Como poderíamos permanecer insensível perante o que acontece no mundo? São tantos estes dolorosos estímulos, que desistimos de dar o seu elenco ordenado e completo. Dizemos apenas que Nos impressionam, de especial modo, os conflitos bélicos que, no Médio e no Extremo Oriente, em vez de cessarem, se acendem cada vez mais e se prolongam. Preocupam-Nos, como fenómenos irracionais e como presságios desalentadores para o futuro, os quantitativos cada vez maiores de armas que, às vezes, constituem uma parte notável do comércio entre as grandes potências industriais e as nações mais fracas, que teriam necessidade de importações bem diferentes. Parecem-Nos resíduos ignóbeis do passado as intransigências racistas e as iníquas discriminações étnicas e sociais. Não cremos que os ideais de liberdade e de justiça possam justificar a violência, a vingança, a represália, os actos de terrorismo e as guerrilhas, muitas vezes cometidos contra a legítima autoridade, ou contra populações inermes. Não podemos deixar de desejar que, para a própria honra de Nações que tanto estimamos, sejam desmentidos, com factos, aqueles casos que lhes são atribuídos, de tortura infligida pela polícia, de que tanto se tem falado, que Nós deploramos e que Nos levou, com alguma esperança positiva, a intervir, como era Nosso dever. Causa-Nos grande sofrimento o intolerável e clandestino, mas infelizmente tão bem organizado contrabando de drogas, venenosas tanto para a saúde física como para a saúde psíquica e moral, difundidas até, e principalmente, entre a juventude. Parece-Nos degradante para uma sociedade civil o sequestro de pessoas, como preço de extorsões venais e vingativas. Pesam-Nos sempre no coração as condições de insuficiência económica e civil dos povos em via de desenvolvimento e de não poucas camadas sociais. Faz-Nos sempre sofrer, mesmo se devemos suportá-la em silêncio, a negação da liberdade religiosa, que, não obstante a proclamação de tantos princípios, continua a verificar-se ainda em tantas regiões, onde esta liberdade não possui suficiente cidadania, e às vezes não se pode manifestar pública nem privadamente por meio da pacífica profissão da fé cristã.

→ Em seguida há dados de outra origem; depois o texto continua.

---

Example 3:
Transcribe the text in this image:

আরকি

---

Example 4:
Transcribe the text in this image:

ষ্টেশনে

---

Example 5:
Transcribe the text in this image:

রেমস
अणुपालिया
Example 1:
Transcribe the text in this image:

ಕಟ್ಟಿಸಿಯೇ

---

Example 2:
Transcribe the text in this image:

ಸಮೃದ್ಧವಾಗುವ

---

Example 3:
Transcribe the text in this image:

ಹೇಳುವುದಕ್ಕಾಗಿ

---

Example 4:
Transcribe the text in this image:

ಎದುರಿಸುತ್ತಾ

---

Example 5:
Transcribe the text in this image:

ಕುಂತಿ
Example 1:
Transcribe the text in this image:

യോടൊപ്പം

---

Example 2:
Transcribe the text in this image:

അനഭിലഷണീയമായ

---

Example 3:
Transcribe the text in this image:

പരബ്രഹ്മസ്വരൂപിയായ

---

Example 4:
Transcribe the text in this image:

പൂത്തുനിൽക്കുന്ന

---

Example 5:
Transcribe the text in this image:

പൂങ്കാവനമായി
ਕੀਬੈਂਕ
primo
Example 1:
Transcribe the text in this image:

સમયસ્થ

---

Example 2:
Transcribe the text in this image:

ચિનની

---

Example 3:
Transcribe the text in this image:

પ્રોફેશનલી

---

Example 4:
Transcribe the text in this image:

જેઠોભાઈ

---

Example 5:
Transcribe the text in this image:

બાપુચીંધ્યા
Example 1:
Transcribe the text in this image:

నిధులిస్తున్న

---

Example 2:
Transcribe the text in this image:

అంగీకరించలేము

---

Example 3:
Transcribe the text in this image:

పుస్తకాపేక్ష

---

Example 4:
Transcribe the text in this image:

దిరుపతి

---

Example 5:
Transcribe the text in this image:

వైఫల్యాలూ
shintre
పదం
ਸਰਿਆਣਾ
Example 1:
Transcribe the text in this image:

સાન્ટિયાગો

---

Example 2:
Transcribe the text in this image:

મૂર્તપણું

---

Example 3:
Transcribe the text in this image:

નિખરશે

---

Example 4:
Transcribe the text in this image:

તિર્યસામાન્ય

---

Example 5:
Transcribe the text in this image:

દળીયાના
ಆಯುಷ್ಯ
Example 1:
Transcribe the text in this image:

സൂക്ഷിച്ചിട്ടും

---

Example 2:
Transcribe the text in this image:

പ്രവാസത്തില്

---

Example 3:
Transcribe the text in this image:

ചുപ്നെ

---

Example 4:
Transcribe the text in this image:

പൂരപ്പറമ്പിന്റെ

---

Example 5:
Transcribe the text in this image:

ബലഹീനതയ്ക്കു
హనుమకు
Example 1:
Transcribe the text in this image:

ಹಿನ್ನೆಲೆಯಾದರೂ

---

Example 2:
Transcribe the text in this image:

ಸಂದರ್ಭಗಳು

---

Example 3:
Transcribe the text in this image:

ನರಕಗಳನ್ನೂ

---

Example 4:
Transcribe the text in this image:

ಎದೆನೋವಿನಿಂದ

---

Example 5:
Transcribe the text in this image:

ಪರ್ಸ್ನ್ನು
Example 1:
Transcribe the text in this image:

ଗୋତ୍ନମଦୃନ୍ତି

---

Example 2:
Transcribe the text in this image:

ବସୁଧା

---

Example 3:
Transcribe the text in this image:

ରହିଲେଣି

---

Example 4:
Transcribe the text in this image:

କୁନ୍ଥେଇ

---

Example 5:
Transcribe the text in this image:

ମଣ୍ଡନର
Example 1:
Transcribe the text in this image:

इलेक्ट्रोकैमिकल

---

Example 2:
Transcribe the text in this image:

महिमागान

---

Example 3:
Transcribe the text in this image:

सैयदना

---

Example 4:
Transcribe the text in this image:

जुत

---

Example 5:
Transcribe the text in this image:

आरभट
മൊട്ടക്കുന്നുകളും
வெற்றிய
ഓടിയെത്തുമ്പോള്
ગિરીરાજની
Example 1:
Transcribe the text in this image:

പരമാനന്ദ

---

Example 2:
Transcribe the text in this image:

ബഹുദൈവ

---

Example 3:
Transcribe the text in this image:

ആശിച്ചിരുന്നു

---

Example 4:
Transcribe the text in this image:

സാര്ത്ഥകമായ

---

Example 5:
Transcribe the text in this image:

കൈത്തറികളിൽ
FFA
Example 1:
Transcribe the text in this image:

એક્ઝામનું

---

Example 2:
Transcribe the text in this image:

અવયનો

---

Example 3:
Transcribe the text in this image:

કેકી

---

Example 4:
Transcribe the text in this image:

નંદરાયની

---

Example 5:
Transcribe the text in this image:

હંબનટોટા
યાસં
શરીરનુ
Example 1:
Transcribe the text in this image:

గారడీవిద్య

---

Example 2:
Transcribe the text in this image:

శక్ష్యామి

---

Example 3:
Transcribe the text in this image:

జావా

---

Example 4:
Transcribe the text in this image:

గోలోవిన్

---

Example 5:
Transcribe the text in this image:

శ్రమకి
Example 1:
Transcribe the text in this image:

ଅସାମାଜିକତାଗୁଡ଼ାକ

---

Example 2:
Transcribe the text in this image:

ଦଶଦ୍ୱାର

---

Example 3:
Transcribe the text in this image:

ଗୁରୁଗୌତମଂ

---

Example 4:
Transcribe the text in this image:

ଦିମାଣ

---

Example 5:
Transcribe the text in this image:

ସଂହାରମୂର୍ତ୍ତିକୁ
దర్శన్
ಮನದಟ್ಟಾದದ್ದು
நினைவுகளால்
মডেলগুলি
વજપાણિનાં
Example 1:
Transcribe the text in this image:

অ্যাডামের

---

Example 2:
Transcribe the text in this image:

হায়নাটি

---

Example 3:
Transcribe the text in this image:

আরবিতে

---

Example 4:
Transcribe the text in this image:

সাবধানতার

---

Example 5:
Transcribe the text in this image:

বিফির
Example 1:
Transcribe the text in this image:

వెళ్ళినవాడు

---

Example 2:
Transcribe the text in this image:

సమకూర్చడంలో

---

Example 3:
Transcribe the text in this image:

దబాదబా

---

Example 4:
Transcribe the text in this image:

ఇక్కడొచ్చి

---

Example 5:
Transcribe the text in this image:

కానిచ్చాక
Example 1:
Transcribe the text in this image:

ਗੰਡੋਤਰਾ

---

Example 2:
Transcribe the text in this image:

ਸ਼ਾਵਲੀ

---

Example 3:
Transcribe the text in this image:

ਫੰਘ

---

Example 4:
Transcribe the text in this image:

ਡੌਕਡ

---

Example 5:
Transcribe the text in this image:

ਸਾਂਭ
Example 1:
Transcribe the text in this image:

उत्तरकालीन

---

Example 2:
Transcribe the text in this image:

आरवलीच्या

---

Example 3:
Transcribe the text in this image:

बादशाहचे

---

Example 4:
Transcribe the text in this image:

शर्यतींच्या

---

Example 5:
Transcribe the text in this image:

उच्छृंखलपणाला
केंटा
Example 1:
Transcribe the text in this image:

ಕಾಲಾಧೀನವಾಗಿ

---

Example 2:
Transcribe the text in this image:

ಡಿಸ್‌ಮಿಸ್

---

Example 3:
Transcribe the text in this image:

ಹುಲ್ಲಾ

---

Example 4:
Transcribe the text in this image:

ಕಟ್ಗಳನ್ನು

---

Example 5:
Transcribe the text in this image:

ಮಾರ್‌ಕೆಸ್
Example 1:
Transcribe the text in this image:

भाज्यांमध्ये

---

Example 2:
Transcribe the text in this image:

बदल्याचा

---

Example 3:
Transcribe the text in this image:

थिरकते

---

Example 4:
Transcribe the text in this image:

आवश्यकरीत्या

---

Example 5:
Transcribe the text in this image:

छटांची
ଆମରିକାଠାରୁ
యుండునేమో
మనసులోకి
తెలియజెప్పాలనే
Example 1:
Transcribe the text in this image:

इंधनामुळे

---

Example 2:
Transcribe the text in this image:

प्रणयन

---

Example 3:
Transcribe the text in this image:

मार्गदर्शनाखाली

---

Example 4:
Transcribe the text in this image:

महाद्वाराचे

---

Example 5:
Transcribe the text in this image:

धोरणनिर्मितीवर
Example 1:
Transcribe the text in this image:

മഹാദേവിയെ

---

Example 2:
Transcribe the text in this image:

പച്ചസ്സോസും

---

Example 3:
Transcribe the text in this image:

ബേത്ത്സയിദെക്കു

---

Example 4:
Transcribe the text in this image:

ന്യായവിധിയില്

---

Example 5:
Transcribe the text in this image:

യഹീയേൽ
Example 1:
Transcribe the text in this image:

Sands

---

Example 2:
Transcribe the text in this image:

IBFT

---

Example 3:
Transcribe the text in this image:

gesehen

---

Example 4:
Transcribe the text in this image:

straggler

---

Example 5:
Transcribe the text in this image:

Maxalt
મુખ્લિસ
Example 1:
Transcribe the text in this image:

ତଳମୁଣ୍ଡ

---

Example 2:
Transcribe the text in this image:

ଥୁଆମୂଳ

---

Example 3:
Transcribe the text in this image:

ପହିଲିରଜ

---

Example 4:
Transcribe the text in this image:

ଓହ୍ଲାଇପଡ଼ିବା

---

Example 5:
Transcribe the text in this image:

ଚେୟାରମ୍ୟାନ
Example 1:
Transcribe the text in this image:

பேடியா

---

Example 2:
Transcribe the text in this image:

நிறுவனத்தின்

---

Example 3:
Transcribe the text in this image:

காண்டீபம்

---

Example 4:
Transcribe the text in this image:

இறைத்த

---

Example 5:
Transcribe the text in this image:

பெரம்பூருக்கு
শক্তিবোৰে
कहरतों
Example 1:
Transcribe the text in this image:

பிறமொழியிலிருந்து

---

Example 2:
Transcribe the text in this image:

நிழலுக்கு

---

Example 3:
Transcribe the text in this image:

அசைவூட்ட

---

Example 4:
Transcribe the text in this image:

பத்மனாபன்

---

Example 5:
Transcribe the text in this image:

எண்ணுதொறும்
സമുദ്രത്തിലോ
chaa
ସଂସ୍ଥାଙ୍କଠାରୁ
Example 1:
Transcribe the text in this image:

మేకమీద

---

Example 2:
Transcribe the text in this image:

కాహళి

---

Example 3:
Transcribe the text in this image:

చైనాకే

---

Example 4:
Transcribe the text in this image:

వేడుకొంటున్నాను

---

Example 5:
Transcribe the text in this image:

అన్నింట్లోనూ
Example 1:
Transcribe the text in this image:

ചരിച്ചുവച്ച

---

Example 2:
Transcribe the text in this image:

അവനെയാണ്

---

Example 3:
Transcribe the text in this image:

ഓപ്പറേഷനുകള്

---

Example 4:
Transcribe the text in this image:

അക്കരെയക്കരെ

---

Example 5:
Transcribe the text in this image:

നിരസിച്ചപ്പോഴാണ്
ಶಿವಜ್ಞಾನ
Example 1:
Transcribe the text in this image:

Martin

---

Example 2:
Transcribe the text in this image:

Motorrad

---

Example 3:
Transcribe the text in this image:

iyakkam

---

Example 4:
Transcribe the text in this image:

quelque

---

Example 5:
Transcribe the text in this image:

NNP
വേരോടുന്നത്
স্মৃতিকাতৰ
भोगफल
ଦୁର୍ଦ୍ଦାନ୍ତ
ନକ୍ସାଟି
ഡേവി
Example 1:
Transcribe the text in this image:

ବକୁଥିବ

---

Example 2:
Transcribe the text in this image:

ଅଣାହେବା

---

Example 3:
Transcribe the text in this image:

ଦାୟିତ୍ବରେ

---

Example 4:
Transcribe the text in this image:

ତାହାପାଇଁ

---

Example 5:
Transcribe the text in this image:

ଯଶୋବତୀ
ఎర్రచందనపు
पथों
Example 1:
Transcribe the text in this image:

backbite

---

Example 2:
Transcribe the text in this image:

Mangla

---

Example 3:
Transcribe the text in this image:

Estes males estão em desarmonia com o mistério pascal, uma vez que um factor voluntário os torna delituosos e deploráveis. Este Nosso doloroso olhar panorâmico deveria deter-se também na área imensa dos sofrimentos, que grande parte da humanidade suporta contra a sua vontade. Desejaríamos enviar aos enfermos, aos pobres, aos encarcerados, aos órfãos, às viúvas... a todos os que sofrem e choram, aquele conforto que a Cruz oferece à dor humana : uma utilidade redentora, uma razão valorizadora...

Mas paremos aqui. E com a plena consciência dos males morais, físicos e materiais, vamos ao encontro da vida ressuscitada. Que isto seja a « spes unica », a Cruz de Cristo, troféu que já não é de morte, mas de Páscoa, com a Nossa Bênção.